Branford sah auf die Wasseroberfläche, die fast ruhig war. Er war hier auf dem Holodeck, das wusste er, aber das Schiff schien ihm Lichtjahre entfernt. Hier war er kein Kommandant, sondern einfach nur er selbst. Seine Gedanken schweiften zurück. An seinen großen Erfolg während der Krise an der cardassianischen Grenze, an seine Beförderung und das Angebot, ein eigenes Schiff zu übernehmen. Nun stand er unmittelbar davor. Die U.S.S. Defiance war auf dem Weg zur Erde und das Treffen mit seinem neuen Schiff, der U.S.S. Exeter, rückte in greifbare Nähe.
Das Geräusch einer sich öffnenden Türe holte ihn aus seinen Gedanken. Er wendete sich um und sah Nella. Sie ging auf ihn zu und kniete sich neben ihn.
"Hallo Chris. Ich hoffe, ich störe Dich nicht?"
Branford blickte sie einen Moment wortlos an und schüttelte dann den Kopf: "Du störst mich niemals, Nella." Er nahm ihre Hand und küsste sie.
Nella kannte Branford viel zu gut, als dass sie seinen Zustand als normal empfand.
"Was ist mit Dir? Du wirkst abwesend," stellte sie analytisch fest.
Branford stand auf und ging hinunter zum Wasser. Er sah hinaus auf den fiktiven Ozean, der ihm so ungeheuer real vorkam.
Nella war irritiert. So kannte sie ihren Freund nicht. Er war nie um ein Wort verlegen, aber nun kam er ihr abweisend vor. Ob es an ihr lag? Branford drehte sich herum und sah Nella direkt in die Augen.
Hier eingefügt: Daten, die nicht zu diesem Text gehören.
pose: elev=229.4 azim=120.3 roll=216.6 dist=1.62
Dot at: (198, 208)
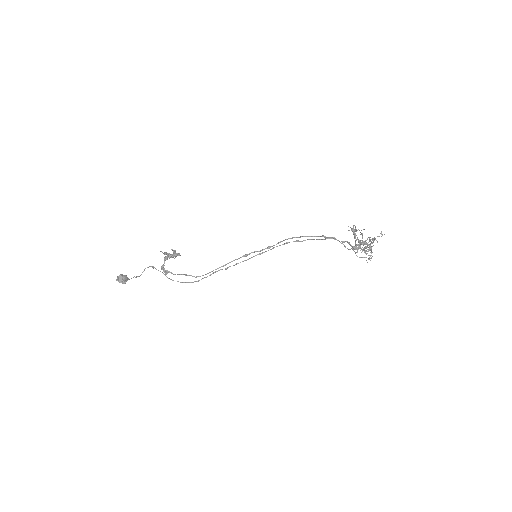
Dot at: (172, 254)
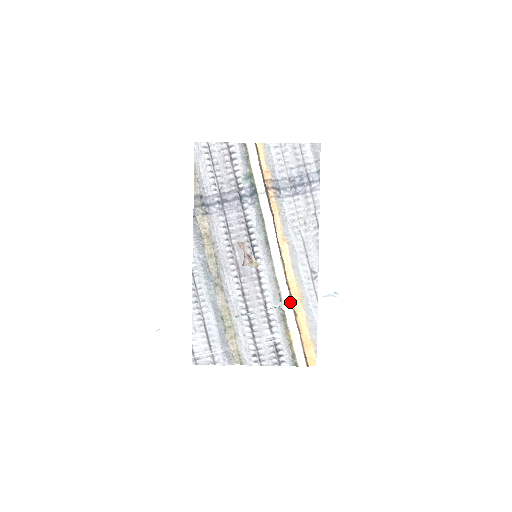
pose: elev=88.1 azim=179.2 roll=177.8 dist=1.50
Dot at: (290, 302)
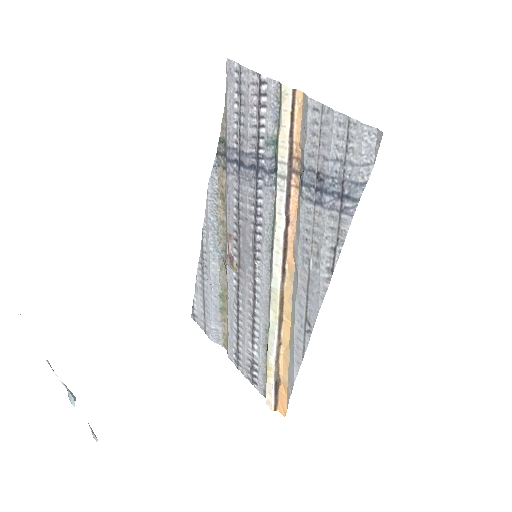
Dot at: (70, 396)
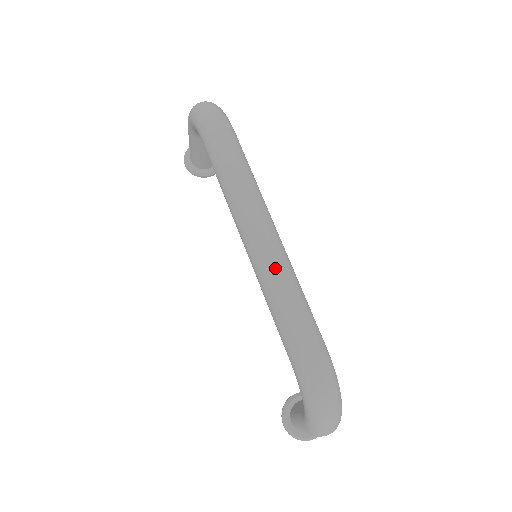
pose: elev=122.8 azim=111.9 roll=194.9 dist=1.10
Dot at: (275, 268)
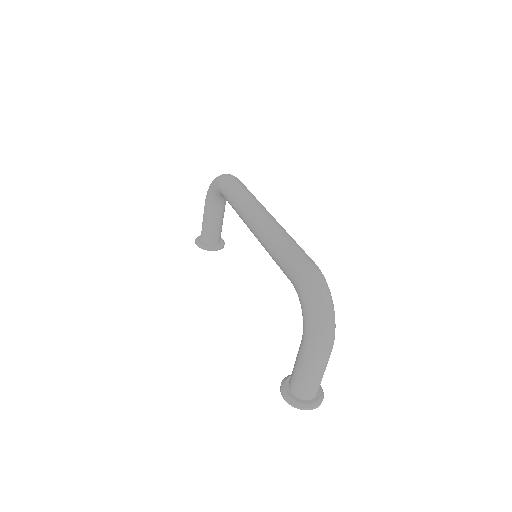
Dot at: (275, 226)
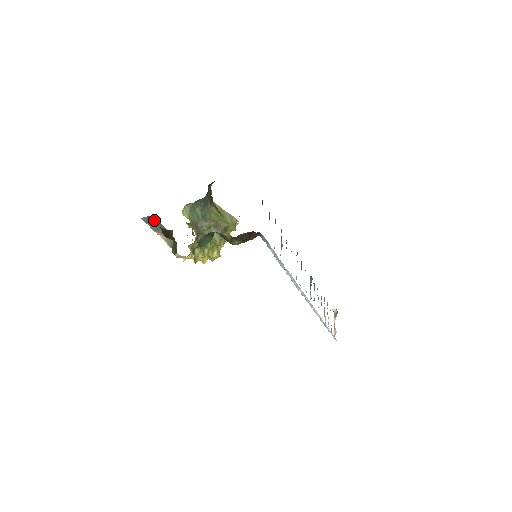
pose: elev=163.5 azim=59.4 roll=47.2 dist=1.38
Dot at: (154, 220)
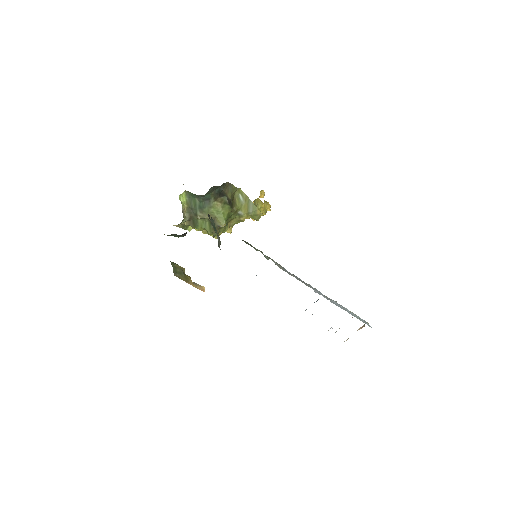
Dot at: occluded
Wie auf Kommando kam sie zu ihm und er nahm sie in die Arme: "Ja, Du magst mit deiner Analyse recht haben. Ich denke über das nach, was ich dir schon einmal gesagt habe."
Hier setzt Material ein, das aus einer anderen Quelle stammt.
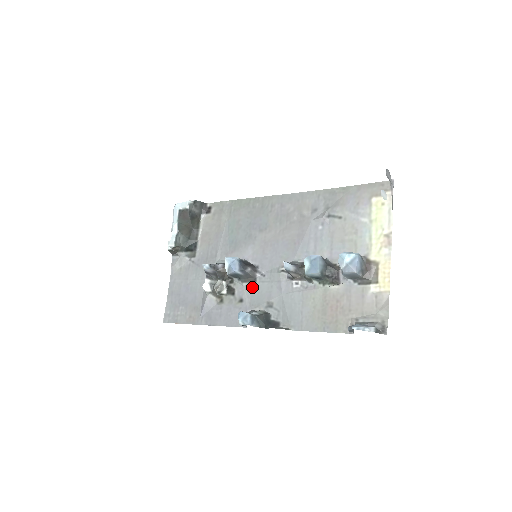
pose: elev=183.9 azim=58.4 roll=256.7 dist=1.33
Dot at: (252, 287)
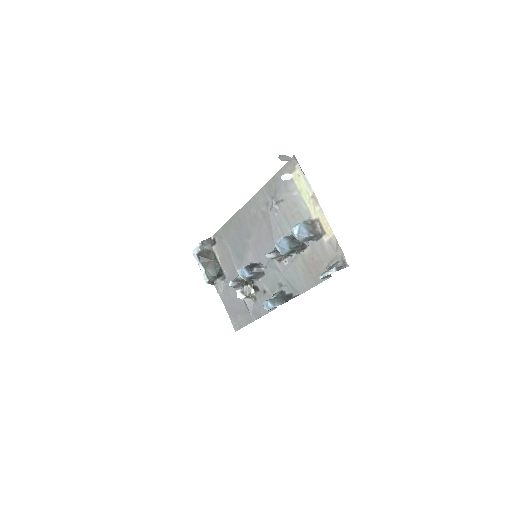
Dot at: (265, 279)
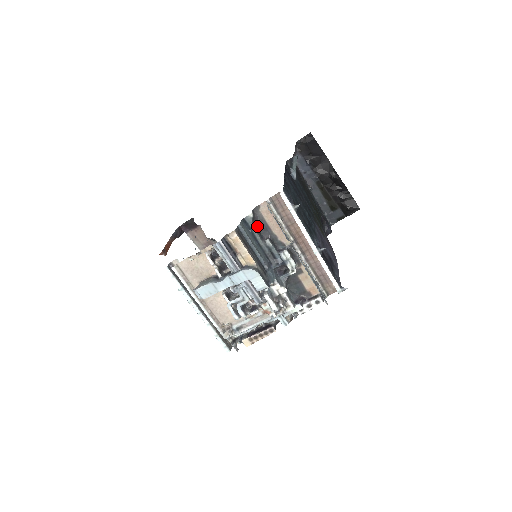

Sie sah ihn ernst an: "Chris, meinst Du deine Bedenken wegen unserer Beziehung, wenn du dein Schiff übernimmst?"
Branford nickte stumm.
"Mach Dir keine Gedanken, Chris. Ich werde Dir treu bleiben. Vertraust Du mir denn nicht?"
Er schüttelte den Kopf und erwiderte: "Nein, das ist es nicht. Aber wir werden uns sehr wenig sehen, Nella."
Nella strich sich die Haare aus dem Gesicht: "Das wird unsere Liebe nur stärker machen, glaub mir."
Die beiden wurden durch das Piepsen des Kommunikators unterbrochen.
"Haley an Branford, wir nähern uns der Erde, Sir."
Branford erkannte Lieutenant Bill Haley, den ersten Einsatzleiter der Defiance.
Er tippte seinen Insignienkommunikator an: "Hier Branford. Ich komme sofort, Lieutenant."
Nella schmunzelte: "Die Brücke braucht Sie, Captain."
Er küsste sie zum Abschied und verließ den Raum.
Unterdessen trat die Defiance in das Sonnensystem der Erde ein. Lieutenant Haley saß im Kommandosessel, als Steuermann war Fähnrich Holden und als Einsatzleiter Lieutenant LaSalle im Dienst.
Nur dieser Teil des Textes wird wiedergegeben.